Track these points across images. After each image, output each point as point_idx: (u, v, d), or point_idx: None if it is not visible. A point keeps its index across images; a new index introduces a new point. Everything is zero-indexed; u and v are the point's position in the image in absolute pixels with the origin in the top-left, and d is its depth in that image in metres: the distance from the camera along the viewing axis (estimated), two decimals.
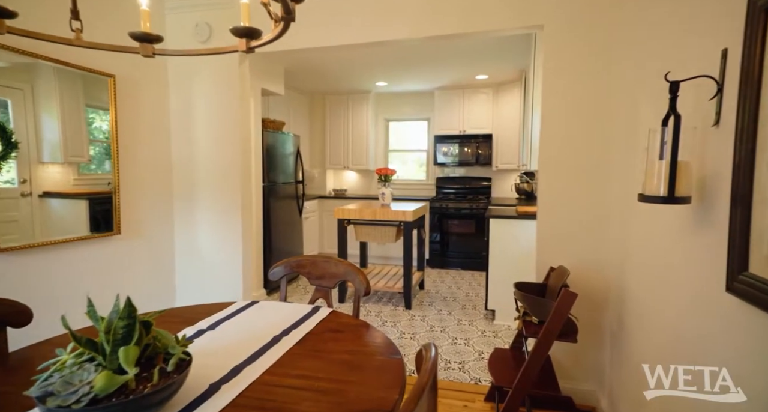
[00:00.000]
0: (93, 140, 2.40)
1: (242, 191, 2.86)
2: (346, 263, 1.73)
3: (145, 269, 2.73)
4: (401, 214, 3.78)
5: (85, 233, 2.32)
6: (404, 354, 2.90)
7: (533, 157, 3.32)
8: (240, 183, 2.84)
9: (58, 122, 2.28)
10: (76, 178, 2.40)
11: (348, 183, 6.38)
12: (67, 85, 2.29)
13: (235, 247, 2.87)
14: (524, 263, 3.30)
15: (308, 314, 1.59)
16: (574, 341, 1.90)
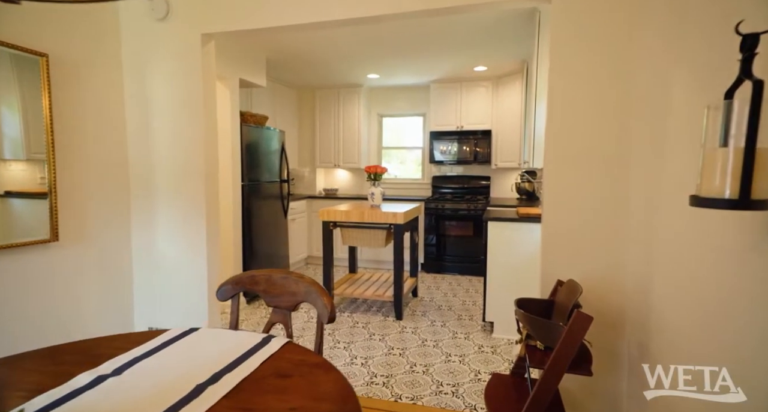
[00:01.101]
0: None
1: (207, 192, 2.53)
2: (308, 280, 1.40)
3: (94, 281, 2.40)
4: (391, 216, 3.44)
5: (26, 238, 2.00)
6: (391, 375, 2.57)
7: (536, 153, 2.99)
8: (204, 182, 2.50)
9: (18, 115, 1.99)
10: (43, 177, 2.08)
11: (339, 182, 6.04)
12: (27, 75, 1.99)
13: (198, 254, 2.53)
14: (526, 271, 2.98)
15: (255, 347, 1.25)
16: (589, 373, 1.57)
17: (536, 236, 2.90)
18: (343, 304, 3.91)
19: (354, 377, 2.56)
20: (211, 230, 2.56)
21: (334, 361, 2.76)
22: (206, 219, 2.52)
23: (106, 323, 2.49)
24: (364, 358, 2.81)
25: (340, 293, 3.69)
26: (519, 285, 3.02)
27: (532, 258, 2.96)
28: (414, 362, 2.76)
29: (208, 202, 2.54)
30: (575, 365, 1.54)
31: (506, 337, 3.13)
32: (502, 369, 2.65)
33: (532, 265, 2.96)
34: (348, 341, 3.09)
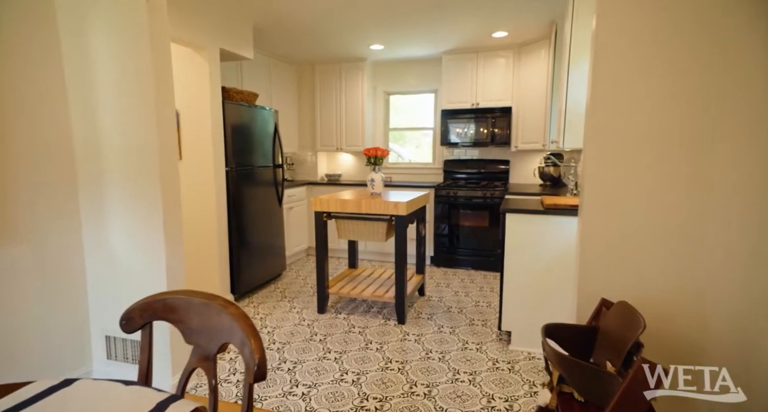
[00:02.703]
0: None
1: (164, 180, 2.09)
2: (233, 311, 0.95)
3: (33, 286, 2.01)
4: (392, 206, 2.97)
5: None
6: (385, 399, 2.14)
7: (568, 133, 2.45)
8: (159, 169, 2.07)
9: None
10: None
11: (343, 167, 5.58)
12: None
13: (156, 253, 2.12)
14: (552, 275, 2.49)
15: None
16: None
17: (566, 232, 2.40)
18: (340, 303, 3.49)
19: (341, 399, 2.14)
20: (170, 227, 2.13)
21: (321, 376, 2.34)
22: (163, 213, 2.09)
23: (54, 333, 2.11)
24: (357, 373, 2.38)
25: (336, 291, 3.26)
26: (543, 292, 2.53)
27: (561, 259, 2.46)
28: (415, 380, 2.32)
29: (166, 192, 2.10)
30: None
31: (526, 350, 2.66)
32: (522, 394, 2.18)
33: (559, 268, 2.47)
34: (340, 350, 2.67)
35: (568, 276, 2.44)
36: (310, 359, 2.55)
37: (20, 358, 1.98)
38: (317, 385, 2.27)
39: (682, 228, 1.39)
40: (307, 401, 2.12)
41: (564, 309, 2.49)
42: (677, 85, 1.40)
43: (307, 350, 2.68)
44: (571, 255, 2.41)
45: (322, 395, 2.18)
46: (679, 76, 1.40)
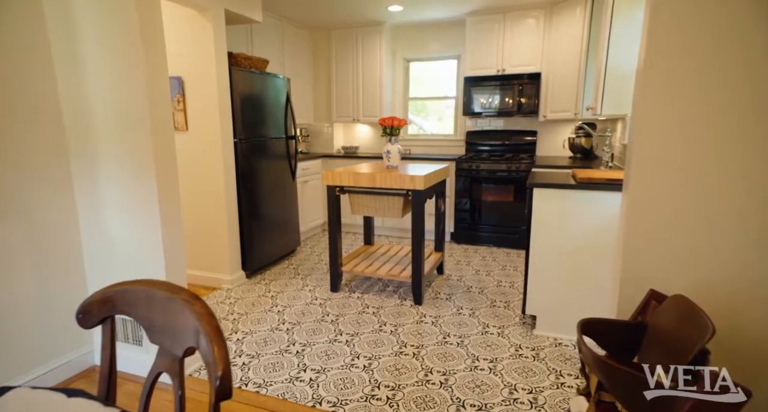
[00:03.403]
0: None
1: (158, 152, 1.93)
2: (199, 308, 0.77)
3: (26, 264, 1.90)
4: (409, 180, 2.75)
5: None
6: (398, 386, 1.99)
7: (608, 98, 2.16)
8: (151, 141, 1.90)
9: None
10: None
11: (360, 139, 5.35)
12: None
13: (153, 230, 1.98)
14: (583, 255, 2.25)
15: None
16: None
17: (602, 209, 2.15)
18: (354, 282, 3.34)
19: (350, 386, 2.00)
20: (166, 201, 1.98)
21: (330, 360, 2.21)
22: (158, 186, 1.94)
23: (52, 313, 2.02)
24: (368, 358, 2.24)
25: (350, 270, 3.11)
26: (572, 274, 2.31)
27: (594, 239, 2.22)
28: (430, 366, 2.16)
29: (161, 165, 1.94)
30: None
31: (552, 335, 2.46)
32: (547, 385, 2.00)
33: (592, 249, 2.23)
34: (352, 332, 2.53)
35: (602, 258, 2.21)
36: (321, 342, 2.42)
37: (18, 340, 1.90)
38: (326, 370, 2.14)
39: (754, 209, 1.14)
40: (315, 387, 2.00)
41: (596, 295, 2.27)
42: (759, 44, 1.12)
43: (317, 331, 2.55)
44: (607, 235, 2.17)
45: (331, 381, 2.05)
46: (760, 32, 1.12)
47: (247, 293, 3.15)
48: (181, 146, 3.17)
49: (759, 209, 1.14)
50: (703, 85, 1.21)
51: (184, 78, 3.08)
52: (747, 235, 1.17)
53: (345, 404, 1.87)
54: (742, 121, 1.16)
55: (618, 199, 2.12)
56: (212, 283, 3.30)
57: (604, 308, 2.21)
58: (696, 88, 1.22)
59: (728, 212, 1.18)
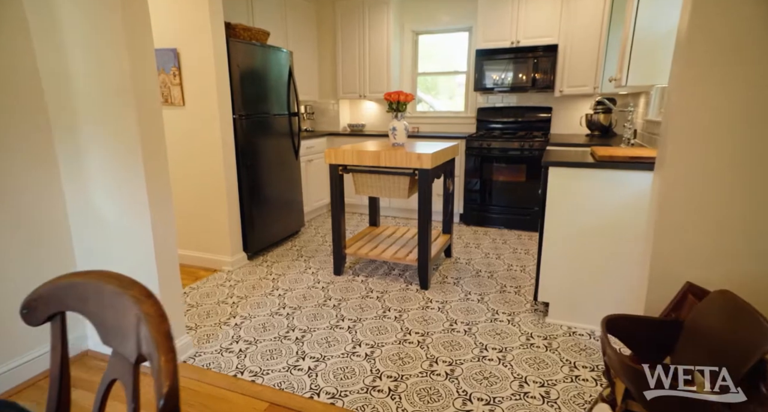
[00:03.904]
0: None
1: (143, 129, 1.79)
2: (148, 308, 0.64)
3: (8, 249, 1.80)
4: (415, 158, 2.59)
5: None
6: (401, 377, 1.88)
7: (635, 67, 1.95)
8: (136, 117, 1.76)
9: None
10: None
11: (367, 117, 5.16)
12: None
13: (140, 209, 1.86)
14: (602, 238, 2.10)
15: None
16: None
17: (624, 190, 1.98)
18: (358, 264, 3.23)
19: (351, 376, 1.90)
20: (154, 178, 1.85)
21: (331, 348, 2.11)
22: (144, 163, 1.81)
23: None
24: (371, 346, 2.14)
25: (353, 252, 2.98)
26: (589, 259, 2.16)
27: (614, 222, 2.06)
28: (436, 356, 2.05)
29: (146, 141, 1.81)
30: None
31: (566, 324, 2.32)
32: (560, 377, 1.88)
33: (612, 232, 2.07)
34: (355, 318, 2.42)
35: (623, 243, 2.05)
36: (321, 328, 2.32)
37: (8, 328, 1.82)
38: (326, 358, 2.04)
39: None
40: (313, 377, 1.90)
41: (615, 282, 2.12)
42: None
43: (318, 316, 2.44)
44: (628, 218, 2.00)
45: (330, 370, 1.94)
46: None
47: (247, 275, 3.05)
48: (178, 122, 3.04)
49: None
50: (759, 54, 1.02)
51: (179, 50, 2.92)
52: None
53: (344, 396, 1.77)
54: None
55: (642, 179, 1.95)
56: (213, 265, 3.20)
57: (625, 297, 2.07)
58: (749, 55, 1.04)
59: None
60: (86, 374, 1.98)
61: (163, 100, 3.03)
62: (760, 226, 1.06)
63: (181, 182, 3.15)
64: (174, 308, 2.00)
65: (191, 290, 2.82)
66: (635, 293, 2.08)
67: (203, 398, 1.80)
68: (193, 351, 2.11)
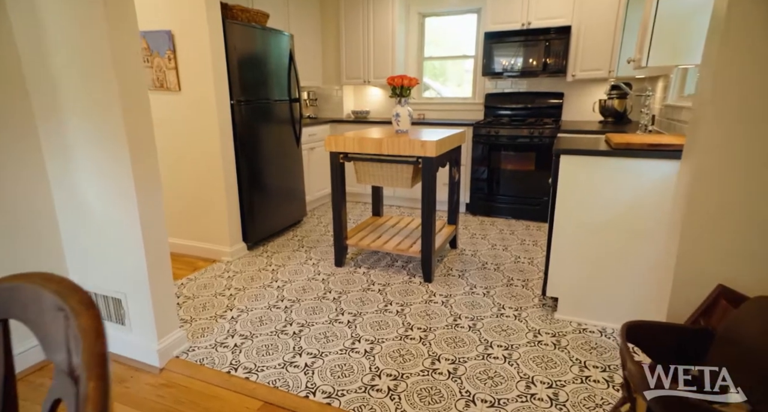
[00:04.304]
0: None
1: (127, 114, 1.69)
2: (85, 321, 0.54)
3: None
4: (419, 146, 2.47)
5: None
6: (401, 375, 1.79)
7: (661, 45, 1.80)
8: (119, 101, 1.65)
9: None
10: None
11: (372, 103, 5.02)
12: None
13: (127, 200, 1.77)
14: (616, 231, 1.98)
15: None
16: None
17: (641, 180, 1.86)
18: (360, 256, 3.13)
19: (349, 374, 1.81)
20: (141, 167, 1.76)
21: (329, 344, 2.03)
22: (130, 153, 1.71)
23: None
24: (371, 342, 2.05)
25: (355, 243, 2.89)
26: (602, 253, 2.04)
27: (630, 213, 1.94)
28: (438, 353, 1.96)
29: (131, 127, 1.71)
30: None
31: (575, 320, 2.22)
32: (570, 378, 1.78)
33: (627, 224, 1.95)
34: (355, 312, 2.33)
35: (639, 237, 1.93)
36: (320, 322, 2.23)
37: None
38: (323, 354, 1.95)
39: None
40: (309, 374, 1.82)
41: (629, 278, 2.01)
42: None
43: (317, 310, 2.36)
44: (645, 210, 1.88)
45: (328, 367, 1.86)
46: None
47: (247, 266, 2.97)
48: (174, 108, 2.94)
49: None
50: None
51: (174, 32, 2.80)
52: None
53: (341, 396, 1.69)
54: None
55: (663, 168, 1.82)
56: (212, 255, 3.13)
57: (641, 295, 1.95)
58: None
59: None
60: None
61: (159, 85, 2.93)
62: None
63: (178, 170, 3.06)
64: (165, 303, 1.92)
65: (188, 281, 2.75)
66: (653, 291, 1.96)
67: (195, 395, 1.73)
68: (187, 346, 2.03)
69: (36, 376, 1.86)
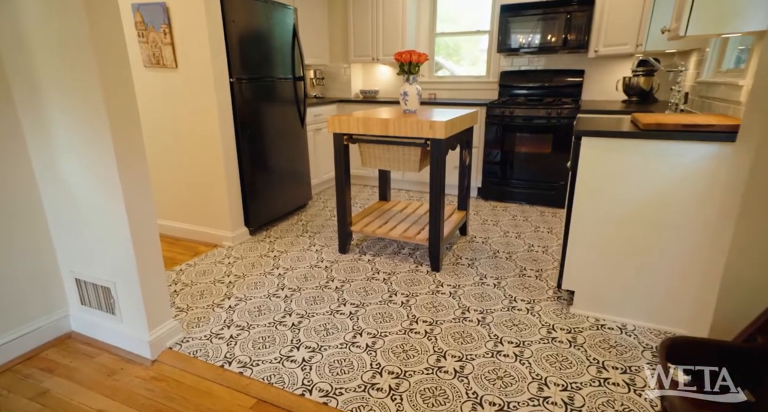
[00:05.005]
0: None
1: (107, 89, 1.55)
2: None
3: None
4: (427, 126, 2.30)
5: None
6: (404, 374, 1.67)
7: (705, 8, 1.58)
8: (98, 76, 1.52)
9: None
10: None
11: (381, 82, 4.81)
12: None
13: (111, 183, 1.65)
14: (643, 222, 1.80)
15: None
16: None
17: (672, 166, 1.68)
18: (366, 242, 3.00)
19: (348, 371, 1.70)
20: (124, 148, 1.63)
21: (329, 337, 1.92)
22: (111, 130, 1.58)
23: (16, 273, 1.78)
24: (373, 336, 1.93)
25: (359, 229, 2.75)
26: (626, 246, 1.88)
27: (659, 204, 1.76)
28: (444, 349, 1.83)
29: (112, 106, 1.57)
30: None
31: (593, 315, 2.07)
32: (587, 380, 1.64)
33: (655, 216, 1.78)
34: (358, 302, 2.22)
35: (668, 229, 1.76)
36: (320, 313, 2.12)
37: None
38: (322, 348, 1.84)
39: None
40: (306, 370, 1.71)
41: (655, 273, 1.85)
42: None
43: (318, 299, 2.25)
44: (677, 198, 1.70)
45: (326, 363, 1.75)
46: None
47: (248, 252, 2.87)
48: (171, 86, 2.80)
49: None
50: None
51: (168, 4, 2.63)
52: None
53: (339, 394, 1.58)
54: None
55: (699, 152, 1.63)
56: (213, 240, 3.03)
57: (668, 291, 1.79)
58: None
59: None
60: (66, 359, 1.84)
61: (155, 62, 2.78)
62: None
63: (176, 151, 2.94)
64: (156, 292, 1.82)
65: (188, 267, 2.66)
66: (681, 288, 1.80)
67: (185, 390, 1.64)
68: (181, 336, 1.94)
69: (24, 366, 1.79)
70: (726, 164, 1.57)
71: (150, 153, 3.01)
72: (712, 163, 1.61)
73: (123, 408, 1.56)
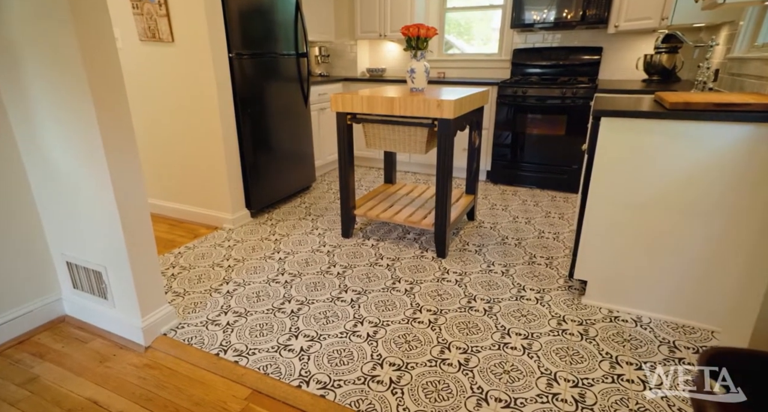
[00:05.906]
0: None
1: (89, 63, 1.44)
2: None
3: None
4: (435, 106, 2.16)
5: None
6: (405, 366, 1.60)
7: None
8: (77, 44, 1.40)
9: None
10: None
11: (388, 60, 4.64)
12: None
13: (97, 163, 1.55)
14: (664, 211, 1.68)
15: None
16: None
17: (700, 150, 1.55)
18: (370, 226, 2.91)
19: (348, 361, 1.63)
20: (109, 124, 1.53)
21: (329, 325, 1.84)
22: (95, 106, 1.47)
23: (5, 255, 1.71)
24: (374, 325, 1.85)
25: (363, 213, 2.66)
26: (645, 235, 1.76)
27: (684, 191, 1.64)
28: (448, 340, 1.75)
29: (95, 79, 1.46)
30: None
31: (606, 306, 1.96)
32: (599, 376, 1.55)
33: (679, 204, 1.65)
34: (360, 289, 2.14)
35: (694, 218, 1.64)
36: (321, 300, 2.05)
37: None
38: (321, 337, 1.77)
39: None
40: (304, 360, 1.64)
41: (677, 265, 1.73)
42: None
43: (319, 285, 2.17)
44: (706, 184, 1.58)
45: (325, 353, 1.68)
46: None
47: (249, 234, 2.79)
48: (167, 61, 2.68)
49: None
50: None
51: None
52: None
53: (337, 387, 1.51)
54: None
55: (732, 134, 1.50)
56: (214, 222, 2.96)
57: (689, 283, 1.68)
58: None
59: None
60: (58, 343, 1.79)
61: (150, 36, 2.66)
62: None
63: (175, 129, 2.84)
64: (148, 277, 1.75)
65: (186, 249, 2.59)
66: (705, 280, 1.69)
67: (179, 379, 1.58)
68: (176, 322, 1.88)
69: (15, 350, 1.74)
70: (764, 147, 1.44)
71: (148, 131, 2.92)
72: (746, 146, 1.48)
73: (113, 397, 1.50)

+ + + + + + +

Exercise: In the listing above, find the line with "10: (76, 178, 2.40)" and output every line through the one with "28: (414, 362, 2.76)", exactly, without the pictures.

Answer area:
10: (76, 178, 2.40)
11: (348, 183, 6.38)
12: (67, 85, 2.29)
13: (235, 247, 2.87)
14: (524, 263, 3.30)
15: (308, 314, 1.59)
16: (574, 341, 1.90)
[00:01.101]
0: None
1: (207, 192, 2.53)
2: (308, 280, 1.40)
3: (94, 281, 2.40)
4: (391, 216, 3.44)
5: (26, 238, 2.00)
6: (391, 375, 2.57)
7: (536, 153, 2.99)
8: (204, 182, 2.50)
9: (18, 115, 1.99)
10: (43, 177, 2.08)
11: (339, 182, 6.04)
12: (27, 75, 1.99)
13: (198, 254, 2.53)
14: (526, 271, 2.98)
15: (255, 347, 1.25)
16: (589, 373, 1.57)
17: (536, 236, 2.90)
18: (343, 304, 3.91)
19: (354, 377, 2.56)
20: (211, 230, 2.56)
21: (334, 361, 2.76)
22: (206, 219, 2.52)
23: (106, 323, 2.49)
24: (364, 358, 2.81)
25: (340, 293, 3.69)
26: (519, 285, 3.02)
27: (532, 258, 2.96)
28: (414, 362, 2.76)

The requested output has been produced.